--- Source records Enclosed Below ---

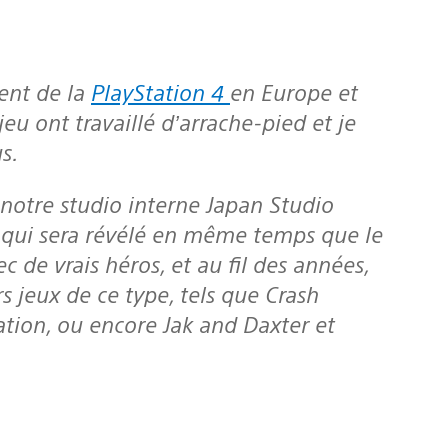
ent de la
PlayStation 4
en Europe et
jeu ont travaillé d’arrache-pied et je
s.
ec notre studio interne Japan Studio
es qui sera révélé en même temps que le
c de vrais héros, et au fil des années,
rs jeux de ce type, tels que
Crash
ation, ou encore
Jak and Daxter
et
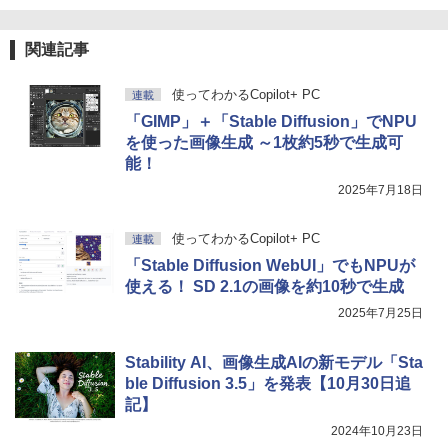
関連記事
使ってわかるCopilot+ PC
連載
「GIMP」＋「Stable Diffusion」でNPU
を使った画像生成 ～1枚約5秒で生成可
能！
2025年7月18日
使ってわかるCopilot+ PC
連載
「Stable Diffusion WebUI」でもNPUが
使える！ SD 2.1の画像を約10秒で生成
2025年7月25日
Stability AI、画像生成AIの新モデル「Sta
ble Diffusion 3.5」を発表【10月30日追
記】
2024年10月23日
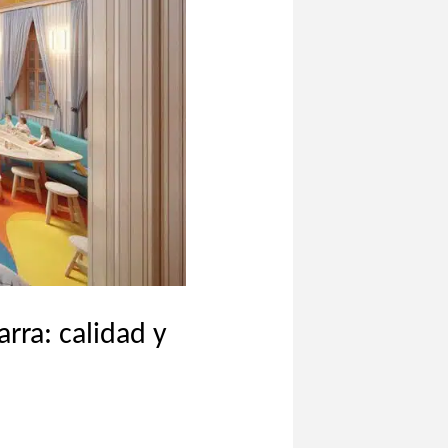
rra: calidad y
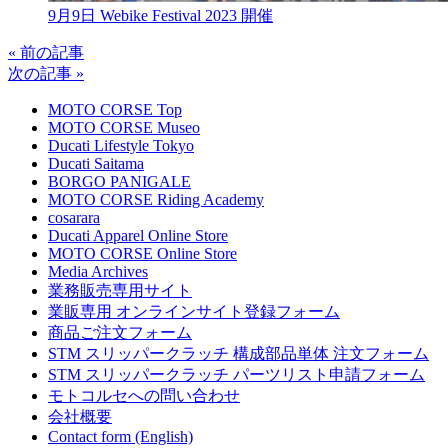
9月9日 Webike Festival 2023 開催
« 前の記事
次の記事 »
MOTO CORSE Top
MOTO CORSE Museo
Ducati Lifestyle Tokyo
Ducati Saitama
BORGO PANIGALE
MOTO CORSE Riding Academy
cosarara
Ducati Apparel Online Store
MOTO CORSE Online Store
Media Archives
業務販売専用サイト
業販専用 オンラインサイト登録フォーム
商品ご注文フォーム
STM スリッパークラッチ 構成部品単体 注文フォーム
STM スリッパークラッチ パーツリスト申請フォーム
モトコルセへの問い合わせ
会社概要
Contact form (English)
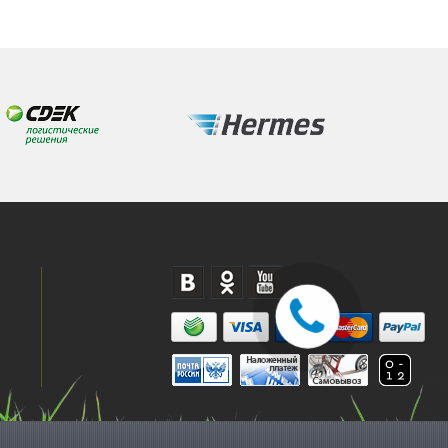
© Экипировочный центр Сколково, 2010-2021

--- End of Enclosed Source records ---

▶ [What the exercise asks]
Count the lines in the records above that contain the word "MOTO". Reply with the number alone.

▶ [Written answer]
4